Text under study
=====
Introduction: Conventional neurosurgical tools do not provide detailed quantitative information that are useful in the objective assessment of a resident’s technical skills. Virtual reality (VR) simulators could be excellent systems to quantitatively analyze technical skills and improve our understanding of how and why surgical errors occur. The objective of our research is to demonstrate this potential through design and evaluation of novel validation metrics that can be obtained from the state-of-the-art simulation technology.
Methods: NeuroTouch is a VR simulator that provides the opportunity to assess neurosurgery skills with tactile feedback in a virtual world in controlled laboratory environments. We used NeuroTouch to simulate handling of CUSA when removing tumors with different visual and tactile properties in 6 different scenarios. Novel assessment metrics were developed, including, normal brain injury during simulated tumour resection, force histogram, and tool tip path length. These and other metrics were used to study individuals with different levels of expertise: 16 staff neurosurgeons and fellows, 15 neurosurgery residents, 84 medical students, and 30 postgraduate students.
Results: Numerous metrics were obtained from the four participant groups. Based on the results, the staff neurosurgeons and fellows obtained the best average scores in all metrics in every visual and tactile scenario assessed. The residents obtained better average scores in all metrics in every scenario in comparison with the medical students and individuals with no medical training (see Figures).
Conclusions: The critical questions that need to be addressed in simulation research include “are we measuring what needs to be measured to advance resident technical learning objectives and can we teach these metrics?” The relevance of the obtained results with neurosurgical expertise establishes preliminary validity for the use of the NeuroTouch simulator and the proposed metrics. Further detailed statistical analysis of advanced simulated metric evaluation systems is essential to advance resident learning.
=====
Available data
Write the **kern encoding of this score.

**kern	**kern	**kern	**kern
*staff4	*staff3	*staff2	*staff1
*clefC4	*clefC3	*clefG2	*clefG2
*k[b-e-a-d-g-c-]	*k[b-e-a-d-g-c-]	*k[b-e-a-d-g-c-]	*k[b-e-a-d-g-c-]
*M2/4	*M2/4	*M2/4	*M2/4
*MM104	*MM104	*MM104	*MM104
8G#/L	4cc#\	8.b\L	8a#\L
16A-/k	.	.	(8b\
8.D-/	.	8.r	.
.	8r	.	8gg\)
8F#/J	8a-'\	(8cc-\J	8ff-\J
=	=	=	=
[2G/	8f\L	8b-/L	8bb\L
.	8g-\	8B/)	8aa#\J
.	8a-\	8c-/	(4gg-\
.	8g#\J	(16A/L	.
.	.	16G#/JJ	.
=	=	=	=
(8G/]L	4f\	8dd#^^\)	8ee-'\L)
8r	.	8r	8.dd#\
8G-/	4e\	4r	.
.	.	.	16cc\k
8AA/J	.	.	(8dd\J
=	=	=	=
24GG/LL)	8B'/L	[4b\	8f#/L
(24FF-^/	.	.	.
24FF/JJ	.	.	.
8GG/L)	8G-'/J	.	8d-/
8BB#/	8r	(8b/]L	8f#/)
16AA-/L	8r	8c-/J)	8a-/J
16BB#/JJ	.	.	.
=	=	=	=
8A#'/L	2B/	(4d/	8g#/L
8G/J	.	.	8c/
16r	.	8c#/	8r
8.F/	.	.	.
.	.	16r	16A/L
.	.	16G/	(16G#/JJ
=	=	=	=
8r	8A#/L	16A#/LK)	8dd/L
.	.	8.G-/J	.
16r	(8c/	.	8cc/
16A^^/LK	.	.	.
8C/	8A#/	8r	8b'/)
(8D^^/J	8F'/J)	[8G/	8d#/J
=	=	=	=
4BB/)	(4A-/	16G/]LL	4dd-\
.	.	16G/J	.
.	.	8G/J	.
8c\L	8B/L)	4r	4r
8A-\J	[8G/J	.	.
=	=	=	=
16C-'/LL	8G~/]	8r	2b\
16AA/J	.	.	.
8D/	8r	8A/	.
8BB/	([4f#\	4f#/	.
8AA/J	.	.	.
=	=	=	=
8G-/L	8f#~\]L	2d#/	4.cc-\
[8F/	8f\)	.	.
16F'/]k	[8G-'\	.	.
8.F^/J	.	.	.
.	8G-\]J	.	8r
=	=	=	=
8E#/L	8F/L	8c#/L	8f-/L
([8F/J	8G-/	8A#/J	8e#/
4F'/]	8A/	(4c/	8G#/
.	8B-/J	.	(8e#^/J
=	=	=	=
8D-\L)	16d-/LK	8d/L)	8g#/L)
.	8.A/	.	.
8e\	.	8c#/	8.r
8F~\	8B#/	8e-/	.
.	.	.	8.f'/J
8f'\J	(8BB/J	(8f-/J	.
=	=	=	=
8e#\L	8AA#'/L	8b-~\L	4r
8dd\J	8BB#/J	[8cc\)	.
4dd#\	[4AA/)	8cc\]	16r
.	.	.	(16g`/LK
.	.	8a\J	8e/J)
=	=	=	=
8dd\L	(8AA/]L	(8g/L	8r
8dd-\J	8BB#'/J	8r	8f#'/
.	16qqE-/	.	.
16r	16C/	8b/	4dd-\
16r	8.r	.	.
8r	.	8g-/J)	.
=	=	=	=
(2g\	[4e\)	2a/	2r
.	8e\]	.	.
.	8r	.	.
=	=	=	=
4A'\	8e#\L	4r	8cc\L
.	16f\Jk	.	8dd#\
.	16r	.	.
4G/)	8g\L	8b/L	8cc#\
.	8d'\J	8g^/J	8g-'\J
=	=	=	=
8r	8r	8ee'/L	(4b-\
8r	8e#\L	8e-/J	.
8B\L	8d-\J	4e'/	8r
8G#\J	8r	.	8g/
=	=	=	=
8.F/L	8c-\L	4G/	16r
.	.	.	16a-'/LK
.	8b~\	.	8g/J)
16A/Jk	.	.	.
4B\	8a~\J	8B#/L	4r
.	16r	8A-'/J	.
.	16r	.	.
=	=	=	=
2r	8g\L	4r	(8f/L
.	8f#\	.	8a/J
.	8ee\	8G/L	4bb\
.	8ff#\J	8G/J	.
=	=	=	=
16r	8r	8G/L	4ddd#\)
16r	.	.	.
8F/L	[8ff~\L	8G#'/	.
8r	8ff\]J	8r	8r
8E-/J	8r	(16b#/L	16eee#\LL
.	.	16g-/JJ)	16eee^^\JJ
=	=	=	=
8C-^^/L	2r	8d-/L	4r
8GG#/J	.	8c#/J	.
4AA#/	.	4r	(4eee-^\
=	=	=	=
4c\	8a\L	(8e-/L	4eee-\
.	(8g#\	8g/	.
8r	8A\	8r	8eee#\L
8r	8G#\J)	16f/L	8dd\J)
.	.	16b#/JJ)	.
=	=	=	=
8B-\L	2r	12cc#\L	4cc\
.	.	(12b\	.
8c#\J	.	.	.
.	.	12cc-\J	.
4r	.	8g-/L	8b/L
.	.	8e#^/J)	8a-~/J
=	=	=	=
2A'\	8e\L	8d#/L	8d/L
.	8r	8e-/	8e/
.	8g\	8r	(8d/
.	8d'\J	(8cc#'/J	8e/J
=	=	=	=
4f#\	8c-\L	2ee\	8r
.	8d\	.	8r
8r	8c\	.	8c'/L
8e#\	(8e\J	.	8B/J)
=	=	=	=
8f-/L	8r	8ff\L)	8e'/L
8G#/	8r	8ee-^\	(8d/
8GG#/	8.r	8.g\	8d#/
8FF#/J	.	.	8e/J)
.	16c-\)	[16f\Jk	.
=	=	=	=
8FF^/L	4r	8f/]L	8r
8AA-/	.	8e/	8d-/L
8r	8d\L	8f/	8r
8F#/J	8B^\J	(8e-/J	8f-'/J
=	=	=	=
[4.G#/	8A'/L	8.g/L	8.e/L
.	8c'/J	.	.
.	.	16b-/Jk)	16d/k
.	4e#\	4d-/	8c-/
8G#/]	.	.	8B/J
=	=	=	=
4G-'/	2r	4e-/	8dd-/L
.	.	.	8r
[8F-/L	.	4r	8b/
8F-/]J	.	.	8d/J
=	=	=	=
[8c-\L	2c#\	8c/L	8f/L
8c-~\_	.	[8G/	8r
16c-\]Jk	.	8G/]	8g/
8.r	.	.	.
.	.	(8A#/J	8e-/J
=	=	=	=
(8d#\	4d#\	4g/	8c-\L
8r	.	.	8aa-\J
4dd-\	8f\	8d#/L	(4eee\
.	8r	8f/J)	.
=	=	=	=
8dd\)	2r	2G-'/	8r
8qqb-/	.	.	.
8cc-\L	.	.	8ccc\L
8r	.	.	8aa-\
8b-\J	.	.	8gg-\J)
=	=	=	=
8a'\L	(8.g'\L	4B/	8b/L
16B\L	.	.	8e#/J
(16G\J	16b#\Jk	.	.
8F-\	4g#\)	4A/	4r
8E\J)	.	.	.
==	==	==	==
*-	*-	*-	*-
=====
Required action A
Print the part of the NeuroTouch abstract above that opens with the words containing "Methods: NeuroTouch is" and closes with "30 postgraduate students.", copying it word for word.
Required action B
In the NeuroTouch abstract, how many medical students were studied?
Required action C
Carry the NeuroTouch abstract on from its last sentence.

Expected output A
Methods: NeuroTouch is a VR simulator that provides the opportunity to assess neurosurgery skills with tactile feedback in a virtual world in controlled laboratory environments. We used NeuroTouch to simulate handling of CUSA when removing tumors with different visual and tactile properties in 6 different scenarios. Novel assessment metrics were developed, including, normal brain injury during simulated tumour resection, force histogram, and tool tip path length. These and other metrics were used to study individuals with different levels of expertise: 16 staff neurosurgeons and fellows, 15 neurosurgery residents, 84 medical students, and 30 postgraduate students.

Expected output B
84

Expected output C
Patient Care: Currently, neurosurgery residents learn the majority of their technical skills in the operating room. This practice can be associated with an increased risk to patient safety. A VR simulator could be helpful as a training tool without these associated patient risks since training would occur in a safe laboratory setting. VR simulators also provide the flexibility of simulating hypothetical or challenging scenarios as has been done in the aerospace industry to both assess and improve particular skills and may help to decrease surgical errors by improving our understanding of how and why surgical errors occur.
Learning Objectives: By the conclusion of this session, participants should be able to understand the advances being made in simulation technology for assessing neurosurgical performance during operative procedures. Novel methods are being developed to accurately assess expert surgical performance and these methods will need to be validated before they can be implemented into the neurosurgical resident curriculum.